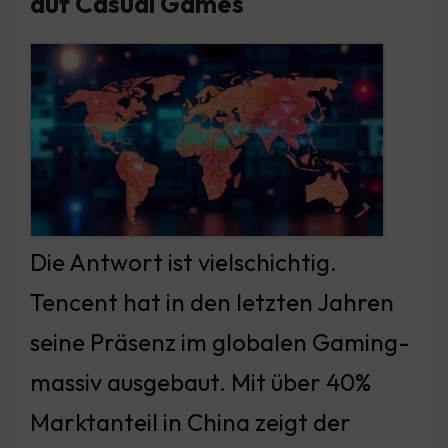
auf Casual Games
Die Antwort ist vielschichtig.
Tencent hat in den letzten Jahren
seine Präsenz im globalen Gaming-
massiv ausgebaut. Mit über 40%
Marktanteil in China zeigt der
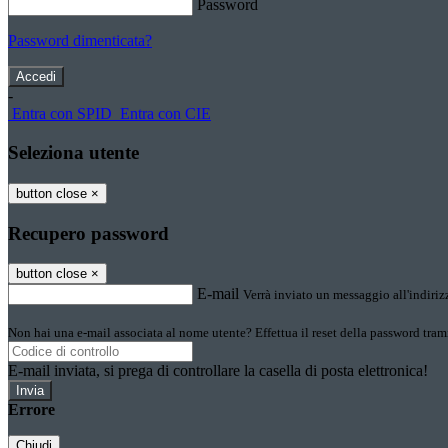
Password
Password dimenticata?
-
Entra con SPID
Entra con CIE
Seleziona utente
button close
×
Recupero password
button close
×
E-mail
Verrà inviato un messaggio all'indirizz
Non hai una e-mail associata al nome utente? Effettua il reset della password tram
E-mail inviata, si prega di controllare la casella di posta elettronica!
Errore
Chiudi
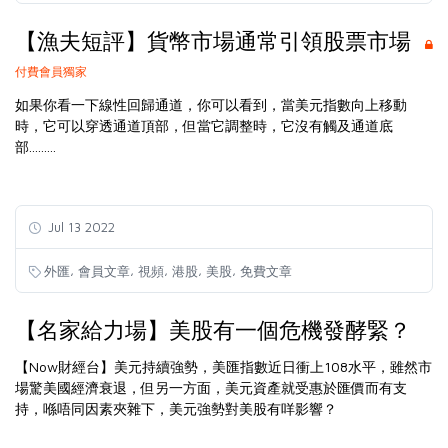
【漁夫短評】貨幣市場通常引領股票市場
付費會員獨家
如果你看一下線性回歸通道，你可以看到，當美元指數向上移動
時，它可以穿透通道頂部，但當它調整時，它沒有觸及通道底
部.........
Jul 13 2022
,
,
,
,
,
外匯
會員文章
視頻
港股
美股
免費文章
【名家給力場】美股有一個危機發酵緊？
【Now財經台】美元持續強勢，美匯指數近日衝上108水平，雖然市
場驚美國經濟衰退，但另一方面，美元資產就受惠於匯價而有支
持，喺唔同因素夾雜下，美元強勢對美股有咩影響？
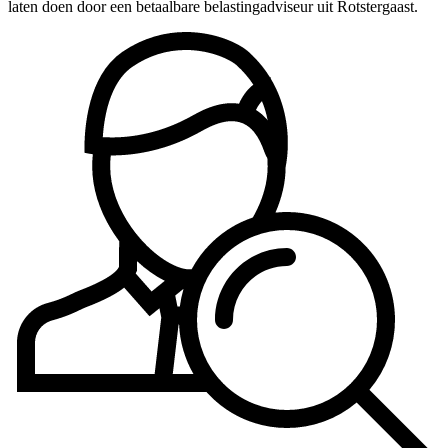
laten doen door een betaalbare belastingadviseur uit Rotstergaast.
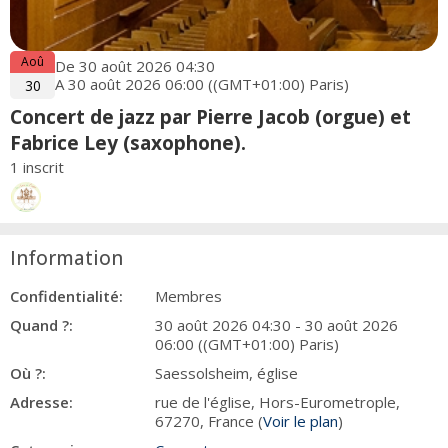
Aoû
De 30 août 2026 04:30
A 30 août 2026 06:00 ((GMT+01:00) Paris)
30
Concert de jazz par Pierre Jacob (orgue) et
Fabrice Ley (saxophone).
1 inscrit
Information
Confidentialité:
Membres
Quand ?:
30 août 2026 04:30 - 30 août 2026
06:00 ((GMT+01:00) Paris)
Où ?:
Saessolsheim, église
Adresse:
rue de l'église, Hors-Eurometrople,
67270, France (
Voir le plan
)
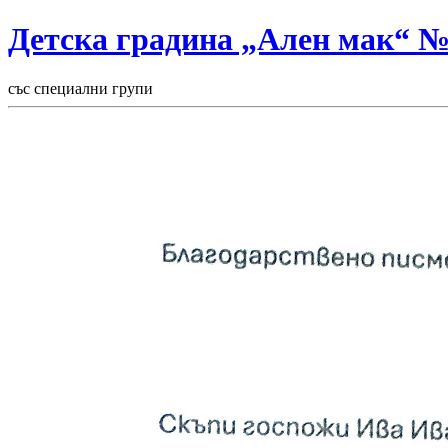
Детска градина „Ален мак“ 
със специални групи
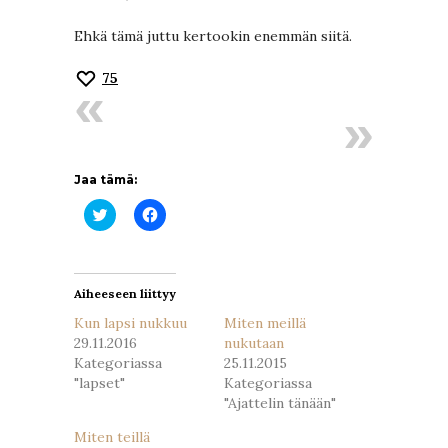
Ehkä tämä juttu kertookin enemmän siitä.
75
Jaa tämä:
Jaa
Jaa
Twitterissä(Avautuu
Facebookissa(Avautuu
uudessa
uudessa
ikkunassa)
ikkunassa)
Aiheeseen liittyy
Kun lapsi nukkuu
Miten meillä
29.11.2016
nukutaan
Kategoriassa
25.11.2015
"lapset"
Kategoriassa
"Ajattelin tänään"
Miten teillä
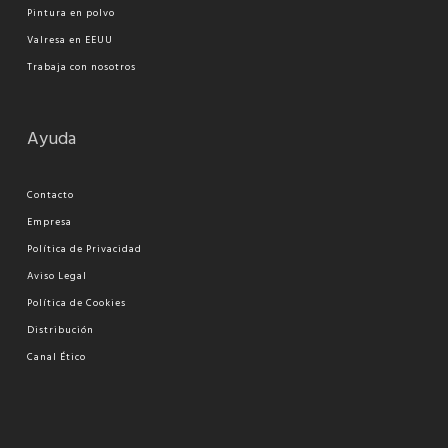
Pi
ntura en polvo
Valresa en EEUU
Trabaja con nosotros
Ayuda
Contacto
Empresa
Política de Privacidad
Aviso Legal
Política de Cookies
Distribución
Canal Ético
□ □ □
WORK REQUIRED: Transcribe every entry above exactly as it stands, but skip the images.

THE ANSWER:
auf Casual Games
Die Antwort ist vielschichtig.
Tencent hat in den letzten Jahren
seine Präsenz im globalen Gaming-
massiv ausgebaut. Mit über 40%
Marktanteil in China zeigt der
Password
Password dimenticata?
-
Entra con SPID
Entra con CIE
Seleziona utente
button close
×
Recupero password
button close
×
E-mail
Verrà inviato un messaggio all'indirizz
Non hai una e-mail associata al nome utente? Effettua il reset della password tram
E-mail inviata, si prega di controllare la casella di posta elettronica!
Errore
Chiudi
【漁夫短評】貨幣市場通常引領股票市場
付費會員獨家
如果你看一下線性回歸通道，你可以看到，當美元指數向上移動
時，它可以穿透通道頂部，但當它調整時，它沒有觸及通道底
部.........
Jul 13 2022
,
,
,
,
,
外匯
會員文章
視頻
港股
美股
免費文章
【名家給力場】美股有一個危機發酵緊？
【Now財經台】美元持續強勢，美匯指數近日衝上108水平，雖然市
場驚美國經濟衰退，但另一方面，美元資產就受惠於匯價而有支
持，喺唔同因素夾雜下，美元強勢對美股有咩影響？
laten doen door een betaalbare belastingadviseur uit Rotstergaast.
Aoû
De 30 août 2026 04:30
A 30 août 2026 06:00 ((GMT+01:00) Paris)
30
Concert de jazz par Pierre Jacob (orgue) et
Fabrice Ley (saxophone).
1 inscrit
Information
Confidentialité:
Membres
Quand ?:
30 août 2026 04:30 - 30 août 2026
06:00 ((GMT+01:00) Paris)
Où ?:
Saessolsheim, église
Adresse:
rue de l'église, Hors-Eurometrople,
67270, France (
Voir le plan
)
Детска градина „Ален мак“ 
със специални групи
Ehkä tämä juttu kertookin enemmän siitä.
75
Jaa tämä:
Jaa
Jaa
Twitterissä(Avautuu
Facebookissa(Avautuu
uudessa
uudessa
ikkunassa)
ikkunassa)
Aiheeseen liittyy
Kun lapsi nukkuu
Miten meillä
29.11.2016
nukutaan
Kategoriassa
25.11.2015
"lapset"
Kategoriassa
"Ajattelin tänään"
Miten teillä
Pi
ntura en polvo
Valresa en EEUU
Trabaja con nosotros
Ayuda
Contacto
Empresa
Política de Privacidad
Aviso Legal
Política de Cookies
Distribución
Canal Ético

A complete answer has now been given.